What the task asks | Starting with the first line, output the data exactly through to the end.

---

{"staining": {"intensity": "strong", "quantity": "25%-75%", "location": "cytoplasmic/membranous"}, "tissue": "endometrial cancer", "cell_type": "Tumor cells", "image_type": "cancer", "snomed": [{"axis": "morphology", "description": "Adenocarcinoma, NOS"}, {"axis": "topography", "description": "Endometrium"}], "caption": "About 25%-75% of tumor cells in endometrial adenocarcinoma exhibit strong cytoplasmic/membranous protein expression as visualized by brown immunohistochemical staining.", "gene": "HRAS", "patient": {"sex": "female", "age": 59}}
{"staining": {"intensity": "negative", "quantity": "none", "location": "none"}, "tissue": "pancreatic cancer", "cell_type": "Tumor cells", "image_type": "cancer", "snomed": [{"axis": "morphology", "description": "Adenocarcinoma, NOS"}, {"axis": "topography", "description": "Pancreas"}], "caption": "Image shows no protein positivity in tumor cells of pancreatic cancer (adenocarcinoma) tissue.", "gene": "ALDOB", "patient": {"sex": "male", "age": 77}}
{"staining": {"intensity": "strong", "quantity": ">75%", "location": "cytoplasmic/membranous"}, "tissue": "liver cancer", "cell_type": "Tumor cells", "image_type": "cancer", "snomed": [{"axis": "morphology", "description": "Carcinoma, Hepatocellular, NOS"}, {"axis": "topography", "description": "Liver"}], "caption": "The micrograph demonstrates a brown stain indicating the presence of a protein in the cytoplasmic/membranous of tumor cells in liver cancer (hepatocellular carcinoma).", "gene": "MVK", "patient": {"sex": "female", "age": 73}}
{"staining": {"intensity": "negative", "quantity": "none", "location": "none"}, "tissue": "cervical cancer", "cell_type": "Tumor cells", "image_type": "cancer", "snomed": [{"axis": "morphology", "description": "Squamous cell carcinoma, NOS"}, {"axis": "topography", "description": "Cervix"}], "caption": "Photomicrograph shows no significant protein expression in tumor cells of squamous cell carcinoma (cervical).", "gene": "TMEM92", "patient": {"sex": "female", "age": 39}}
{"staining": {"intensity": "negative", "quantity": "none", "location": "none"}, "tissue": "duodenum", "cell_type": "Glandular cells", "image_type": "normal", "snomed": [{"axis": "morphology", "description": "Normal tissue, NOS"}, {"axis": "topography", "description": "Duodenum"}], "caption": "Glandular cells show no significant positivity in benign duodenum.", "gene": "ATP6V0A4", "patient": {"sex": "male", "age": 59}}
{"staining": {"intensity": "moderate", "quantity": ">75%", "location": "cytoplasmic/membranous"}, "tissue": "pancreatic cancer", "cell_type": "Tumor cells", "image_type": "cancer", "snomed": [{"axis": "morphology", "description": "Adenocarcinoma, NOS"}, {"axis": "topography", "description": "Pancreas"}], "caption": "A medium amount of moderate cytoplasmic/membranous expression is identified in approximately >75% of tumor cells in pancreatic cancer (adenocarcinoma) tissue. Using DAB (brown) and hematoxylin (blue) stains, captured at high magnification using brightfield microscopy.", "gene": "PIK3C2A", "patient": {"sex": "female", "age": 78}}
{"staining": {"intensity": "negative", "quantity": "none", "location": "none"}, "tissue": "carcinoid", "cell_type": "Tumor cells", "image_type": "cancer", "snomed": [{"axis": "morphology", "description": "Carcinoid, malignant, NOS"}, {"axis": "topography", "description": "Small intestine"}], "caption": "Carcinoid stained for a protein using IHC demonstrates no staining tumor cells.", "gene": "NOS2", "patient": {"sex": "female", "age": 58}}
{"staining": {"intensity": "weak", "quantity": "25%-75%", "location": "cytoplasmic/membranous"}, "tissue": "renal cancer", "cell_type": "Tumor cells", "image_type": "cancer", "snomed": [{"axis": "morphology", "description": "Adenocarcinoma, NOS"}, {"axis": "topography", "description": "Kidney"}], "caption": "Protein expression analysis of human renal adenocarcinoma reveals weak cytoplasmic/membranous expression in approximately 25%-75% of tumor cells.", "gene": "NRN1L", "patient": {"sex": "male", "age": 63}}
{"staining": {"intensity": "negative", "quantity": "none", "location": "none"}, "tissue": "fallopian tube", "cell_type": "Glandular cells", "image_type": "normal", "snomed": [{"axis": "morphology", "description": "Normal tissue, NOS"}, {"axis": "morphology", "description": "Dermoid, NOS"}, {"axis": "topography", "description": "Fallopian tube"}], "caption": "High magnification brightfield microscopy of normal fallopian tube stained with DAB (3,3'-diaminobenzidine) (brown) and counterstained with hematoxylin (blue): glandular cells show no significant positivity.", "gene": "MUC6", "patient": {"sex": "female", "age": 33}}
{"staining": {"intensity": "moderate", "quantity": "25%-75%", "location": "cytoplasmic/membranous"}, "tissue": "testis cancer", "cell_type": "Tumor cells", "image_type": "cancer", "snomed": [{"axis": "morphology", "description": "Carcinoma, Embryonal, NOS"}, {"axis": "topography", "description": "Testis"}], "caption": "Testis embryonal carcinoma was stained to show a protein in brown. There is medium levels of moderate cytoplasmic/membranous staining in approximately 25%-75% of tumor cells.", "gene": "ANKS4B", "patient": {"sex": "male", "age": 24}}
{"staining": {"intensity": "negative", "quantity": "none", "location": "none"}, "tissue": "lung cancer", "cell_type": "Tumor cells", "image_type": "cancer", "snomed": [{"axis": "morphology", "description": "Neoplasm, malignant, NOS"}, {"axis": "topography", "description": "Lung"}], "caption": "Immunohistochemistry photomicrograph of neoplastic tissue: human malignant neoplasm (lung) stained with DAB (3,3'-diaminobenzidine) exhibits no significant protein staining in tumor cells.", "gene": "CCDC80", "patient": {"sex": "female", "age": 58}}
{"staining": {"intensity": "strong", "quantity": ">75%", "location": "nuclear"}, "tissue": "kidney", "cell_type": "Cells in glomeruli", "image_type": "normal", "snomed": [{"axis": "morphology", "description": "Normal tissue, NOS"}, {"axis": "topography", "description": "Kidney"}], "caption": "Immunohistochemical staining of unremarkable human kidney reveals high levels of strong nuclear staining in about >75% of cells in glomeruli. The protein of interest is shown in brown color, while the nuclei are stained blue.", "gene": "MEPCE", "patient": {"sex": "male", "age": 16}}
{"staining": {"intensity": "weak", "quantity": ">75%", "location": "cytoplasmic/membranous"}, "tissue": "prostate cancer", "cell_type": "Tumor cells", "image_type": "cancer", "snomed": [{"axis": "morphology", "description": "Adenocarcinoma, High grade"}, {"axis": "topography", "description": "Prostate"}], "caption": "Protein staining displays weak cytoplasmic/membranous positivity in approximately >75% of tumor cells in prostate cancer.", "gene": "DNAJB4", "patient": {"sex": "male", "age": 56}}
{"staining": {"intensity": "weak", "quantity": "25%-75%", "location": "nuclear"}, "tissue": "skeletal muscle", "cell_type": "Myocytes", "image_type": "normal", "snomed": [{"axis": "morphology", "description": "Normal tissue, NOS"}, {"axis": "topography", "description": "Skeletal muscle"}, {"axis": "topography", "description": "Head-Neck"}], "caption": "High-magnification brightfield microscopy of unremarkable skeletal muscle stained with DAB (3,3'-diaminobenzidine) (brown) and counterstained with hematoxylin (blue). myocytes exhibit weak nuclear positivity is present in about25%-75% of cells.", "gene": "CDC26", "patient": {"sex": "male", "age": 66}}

---

Reply to the exercise |
{"staining": {"intensity": "strong", "quantity": "25%-75%", "location": "cytoplasmic/membranous"}, "tissue": "endometrial cancer", "cell_type": "Tumor cells", "image_type": "cancer", "snomed": [{"axis": "morphology", "description": "Adenocarcinoma, NOS"}, {"axis": "topography", "description": "Endometrium"}], "caption": "About 25%-75% of tumor cells in endometrial adenocarcinoma exhibit strong cytoplasmic/membranous protein expression as visualized by brown immunohistochemical staining.", "gene": "HRAS", "patient": {"sex": "female", "age": 59}}
{"staining": {"intensity": "negative", "quantity": "none", "location": "none"}, "tissue": "pancreatic cancer", "cell_type": "Tumor cells", "image_type": "cancer", "snomed": [{"axis": "morphology", "description": "Adenocarcinoma, NOS"}, {"axis": "topography", "description": "Pancreas"}], "caption": "Image shows no protein positivity in tumor cells of pancreatic cancer (adenocarcinoma) tissue.", "gene": "ALDOB", "patient": {"sex": "male", "age": 77}}
{"staining": {"intensity": "strong", "quantity": ">75%", "location": "cytoplasmic/membranous"}, "tissue": "liver cancer", "cell_type": "Tumor cells", "image_type": "cancer", "snomed": [{"axis": "morphology", "description": "Carcinoma, Hepatocellular, NOS"}, {"axis": "topography", "description": "Liver"}], "caption": "The micrograph demonstrates a brown stain indicating the presence of a protein in the cytoplasmic/membranous of tumor cells in liver cancer (hepatocellular carcinoma).", "gene": "MVK", "patient": {"sex": "female", "age": 73}}
{"staining": {"intensity": "negative", "quantity": "none", "location": "none"}, "tissue": "cervical cancer", "cell_type": "Tumor cells", "image_type": "cancer", "snomed": [{"axis": "morphology", "description": "Squamous cell carcinoma, NOS"}, {"axis": "topography", "description": "Cervix"}], "caption": "Photomicrograph shows no significant protein expression in tumor cells of squamous cell carcinoma (cervical).", "gene": "TMEM92", "patient": {"sex": "female", "age": 39}}
{"staining": {"intensity": "negative", "quantity": "none", "location": "none"}, "tissue": "duodenum", "cell_type": "Glandular cells", "image_type": "normal", "snomed": [{"axis": "morphology", "description": "Normal tissue, NOS"}, {"axis": "topography", "description": "Duodenum"}], "caption": "Glandular cells show no significant positivity in benign duodenum.", "gene": "ATP6V0A4", "patient": {"sex": "male", "age": 59}}
{"staining": {"intensity": "moderate", "quantity": ">75%", "location": "cytoplasmic/membranous"}, "tissue": "pancreatic cancer", "cell_type": "Tumor cells", "image_type": "cancer", "snomed": [{"axis": "morphology", "description": "Adenocarcinoma, NOS"}, {"axis": "topography", "description": "Pancreas"}], "caption": "A medium amount of moderate cytoplasmic/membranous expression is identified in approximately >75% of tumor cells in pancreatic cancer (adenocarcinoma) tissue. Using DAB (brown) and hematoxylin (blue) stains, captured at high magnification using brightfield microscopy.", "gene": "PIK3C2A", "patient": {"sex": "female", "age": 78}}
{"staining": {"intensity": "negative", "quantity": "none", "location": "none"}, "tissue": "carcinoid", "cell_type": "Tumor cells", "image_type": "cancer", "snomed": [{"axis": "morphology", "description": "Carcinoid, malignant, NOS"}, {"axis": "topography", "description": "Small intestine"}], "caption": "Carcinoid stained for a protein using IHC demonstrates no staining tumor cells.", "gene": "NOS2", "patient": {"sex": "female", "age": 58}}
{"staining": {"intensity": "weak", "quantity": "25%-75%", "location": "cytoplasmic/membranous"}, "tissue": "renal cancer", "cell_type": "Tumor cells", "image_type": "cancer", "snomed": [{"axis": "morphology", "description": "Adenocarcinoma, NOS"}, {"axis": "topography", "description": "Kidney"}], "caption": "Protein expression analysis of human renal adenocarcinoma reveals weak cytoplasmic/membranous expression in approximately 25%-75% of tumor cells.", "gene": "NRN1L", "patient": {"sex": "male", "age": 63}}
{"staining": {"intensity": "negative", "quantity": "none", "location": "none"}, "tissue": "fallopian tube", "cell_type": "Glandular cells", "image_type": "normal", "snomed": [{"axis": "morphology", "description": "Normal tissue, NOS"}, {"axis": "morphology", "description": "Dermoid, NOS"}, {"axis": "topography", "description": "Fallopian tube"}], "caption": "High magnification brightfield microscopy of normal fallopian tube stained with DAB (3,3'-diaminobenzidine) (brown) and counterstained with hematoxylin (blue): glandular cells show no significant positivity.", "gene": "MUC6", "patient": {"sex": "female", "age": 33}}
{"staining": {"intensity": "moderate", "quantity": "25%-75%", "location": "cytoplasmic/membranous"}, "tissue": "testis cancer", "cell_type": "Tumor cells", "image_type": "cancer", "snomed": [{"axis": "morphology", "description": "Carcinoma, Embryonal, NOS"}, {"axis": "topography", "description": "Testis"}], "caption": "Testis embryonal carcinoma was stained to show a protein in brown. There is medium levels of moderate cytoplasmic/membranous staining in approximately 25%-75% of tumor cells.", "gene": "ANKS4B", "patient": {"sex": "male", "age": 24}}
{"staining": {"intensity": "negative", "quantity": "none", "location": "none"}, "tissue": "lung cancer", "cell_type": "Tumor cells", "image_type": "cancer", "snomed": [{"axis": "morphology", "description": "Neoplasm, malignant, NOS"}, {"axis": "topography", "description": "Lung"}], "caption": "Immunohistochemistry photomicrograph of neoplastic tissue: human malignant neoplasm (lung) stained with DAB (3,3'-diaminobenzidine) exhibits no significant protein staining in tumor cells.", "gene": "CCDC80", "patient": {"sex": "female", "age": 58}}
{"staining": {"intensity": "strong", "quantity": ">75%", "location": "nuclear"}, "tissue": "kidney", "cell_type": "Cells in glomeruli", "image_type": "normal", "snomed": [{"axis": "morphology", "description": "Normal tissue, NOS"}, {"axis": "topography", "description": "Kidney"}], "caption": "Immunohistochemical staining of unremarkable human kidney reveals high levels of strong nuclear staining in about >75% of cells in glomeruli. The protein of interest is shown in brown color, while the nuclei are stained blue.", "gene": "MEPCE", "patient": {"sex": "male", "age": 16}}
{"staining": {"intensity": "weak", "quantity": ">75%", "location": "cytoplasmic/membranous"}, "tissue": "prostate cancer", "cell_type": "Tumor cells", "image_type": "cancer", "snomed": [{"axis": "morphology", "description": "Adenocarcinoma, High grade"}, {"axis": "topography", "description": "Prostate"}], "caption": "Protein staining displays weak cytoplasmic/membranous positivity in approximately >75% of tumor cells in prostate cancer.", "gene": "DNAJB4", "patient": {"sex": "male", "age": 56}}
{"staining": {"intensity": "weak", "quantity": "25%-75%", "location": "nuclear"}, "tissue": "skeletal muscle", "cell_type": "Myocytes", "image_type": "normal", "snomed": [{"axis": "morphology", "description": "Normal tissue, NOS"}, {"axis": "topography", "description": "Skeletal muscle"}, {"axis": "topography", "description": "Head-Neck"}], "caption": "High-magnification brightfield microscopy of unremarkable skeletal muscle stained with DAB (3,3'-diaminobenzidine) (brown) and counterstained with hematoxylin (blue). myocytes exhibit weak nuclear positivity is present in about25%-75% of cells.", "gene": "CDC26", "patient": {"sex": "male", "age": 66}}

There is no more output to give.